Nigel Farage has hit out at the government for putting "petty party politics" ahead of the "national interest" after his offer to help build ties with Donald Trump was rebuffed. The Ukip leader netted a political victory after he became the first British politician to meet with the US President-elect in New York on Saturday (12 November) following his election victory.
Number 10 said there was no need for a "third person" in the relationship between Theresa May and Trump. Farage had previously claimed "there are some fences that need to be mended" after government ministers made disapproving remarks about Trump during the campaign trail.
But the British prime minister's official spokeswoman insisted the government has "well established" channels of communication with Trump's team. She also highlighted the conversation between the pair last week, during which the President-elect "talked about enjoying the same close relationship that Reagan and Thatcher did."
Speaking to LBC radio, Farage said: "It just amazes me that those ghastly little apparatchiks that work in Downing Street put out statements like this. It just goes to show they are not really interested in the country or the national interest, they are more concerned about petty party politics and trying to keep me out of everything.
"If you think of America in terms of a business and think of them as a client we want to do business with. What would you do? You would use the person who has the connections. Nobody in this administration in the UK has any connections with the Trump team at all, and yet they are prepared on behalf of the country to cut off their noses to spite their faces," added Farage.
May's decision to give Farage the cold shoulder has reportedly provoked a Cabinet split, with some ministers urging her to use his links to Trump.
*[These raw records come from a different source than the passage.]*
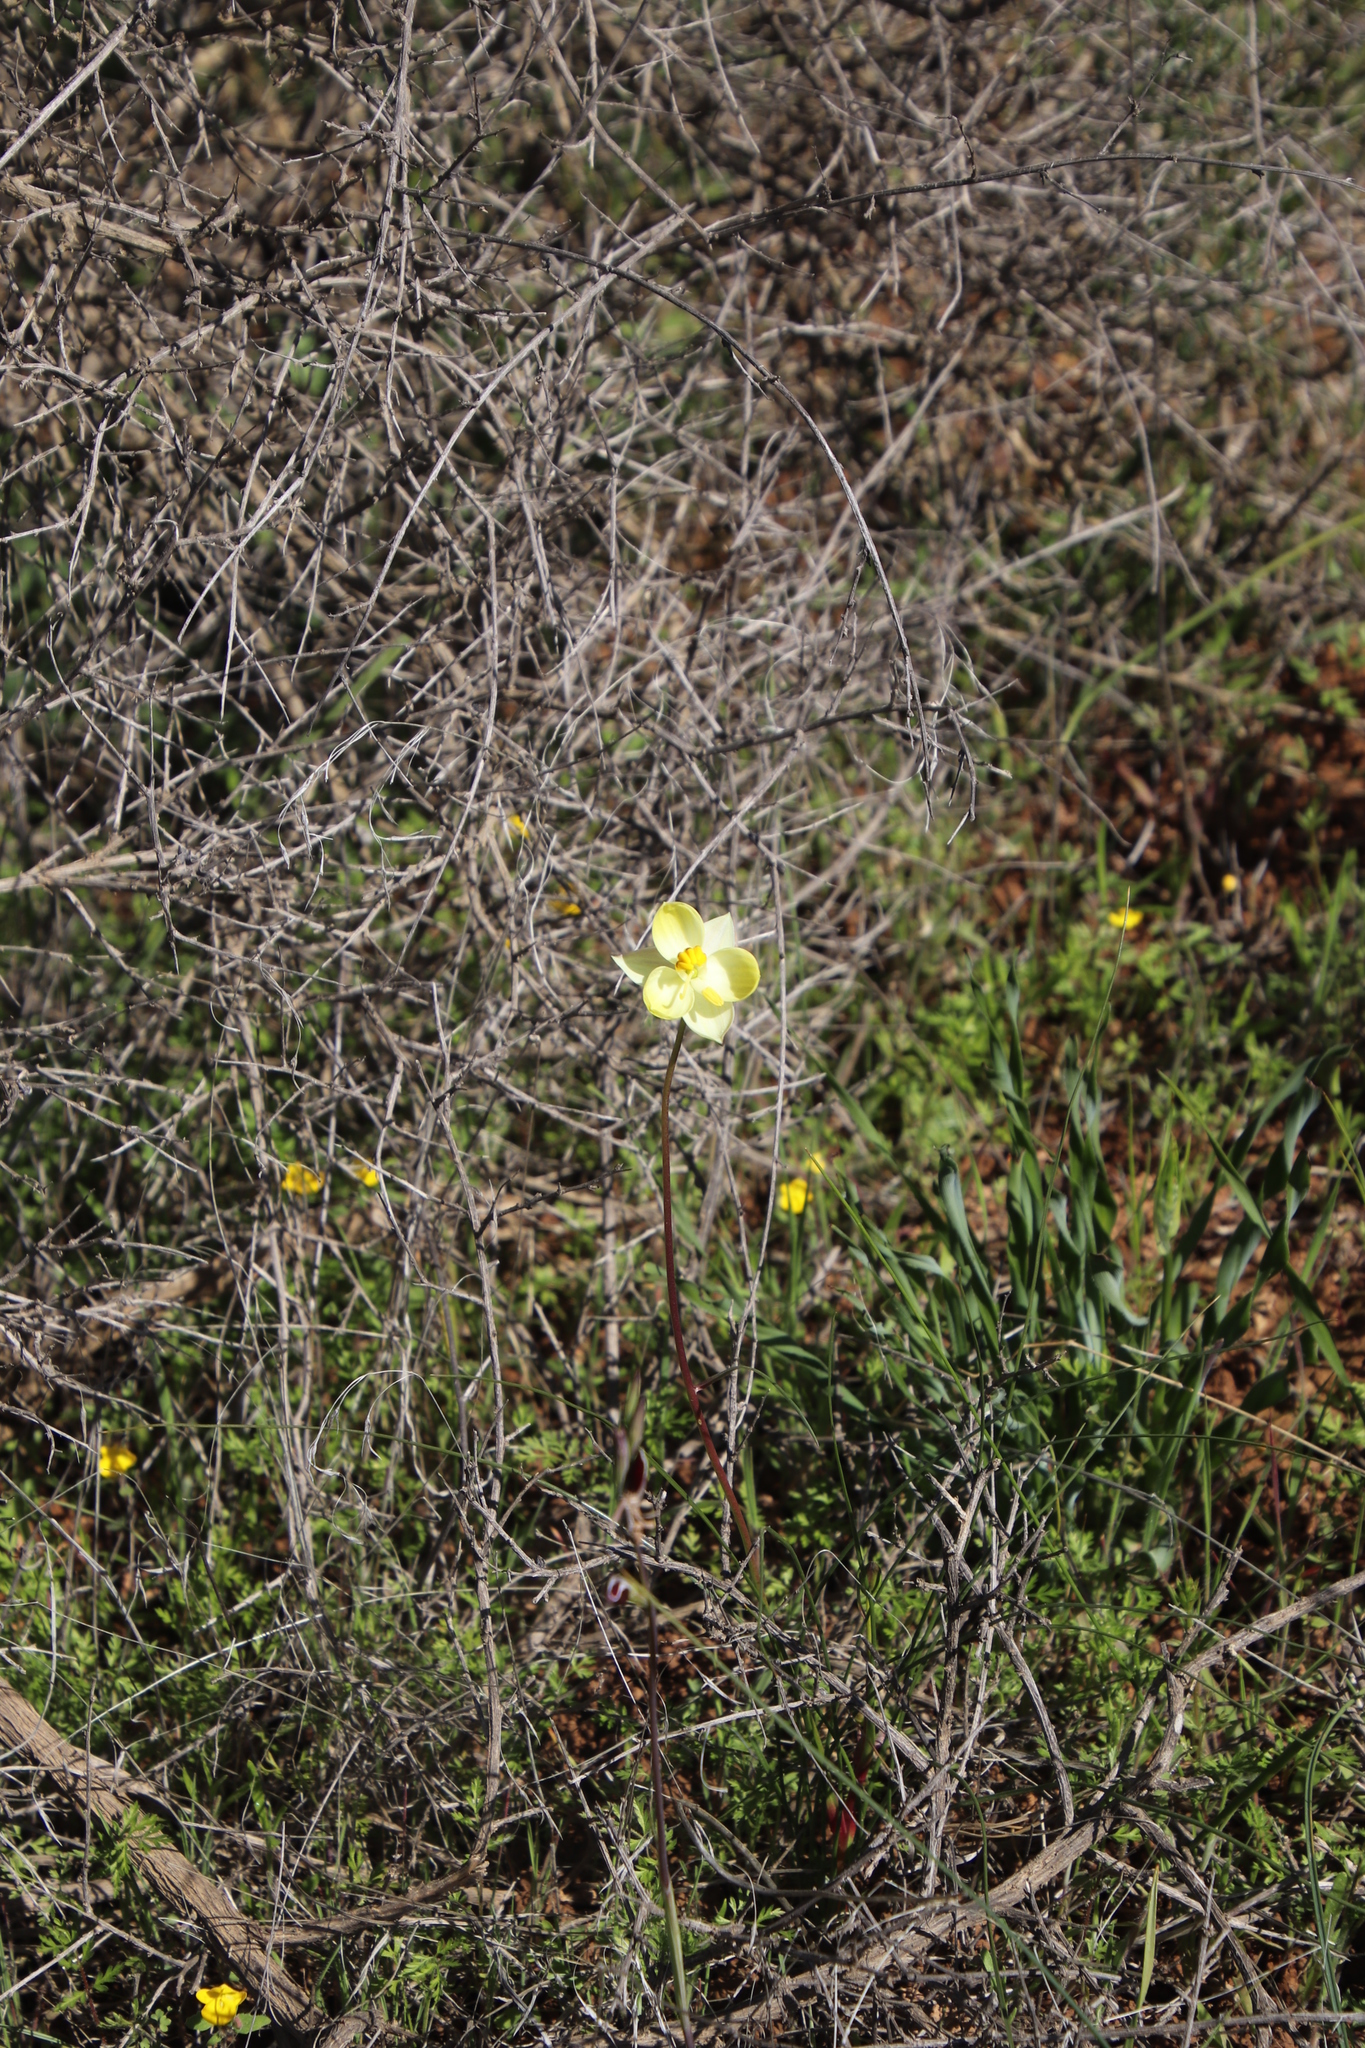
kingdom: Plantae
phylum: Tracheophyta
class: Liliopsida
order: Asparagales
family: Tecophilaeaceae
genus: Cyanella
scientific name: Cyanella alba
Former Tory minister Sir Gerald Howarth warned the prime minister it is "not sensible" to brush the Ukip leader to one side. "If Nigel Farage is well-connected with Donald Trump - as it would appear that he is - then we should certainly be talking to him," Howardth told BBC Radio 4's World At One. "I am not suggesting a formal role for him but I certainly do think it is worth talking to him."
When questioned over the possibility of a role for Farage, the prime minister's official spokeswoman said: "We have established routes of engagement with the president-elect and his team. Our diplomatic staff have been building those contacts and links in the run-up to the election ... Relations between the two teams are working well."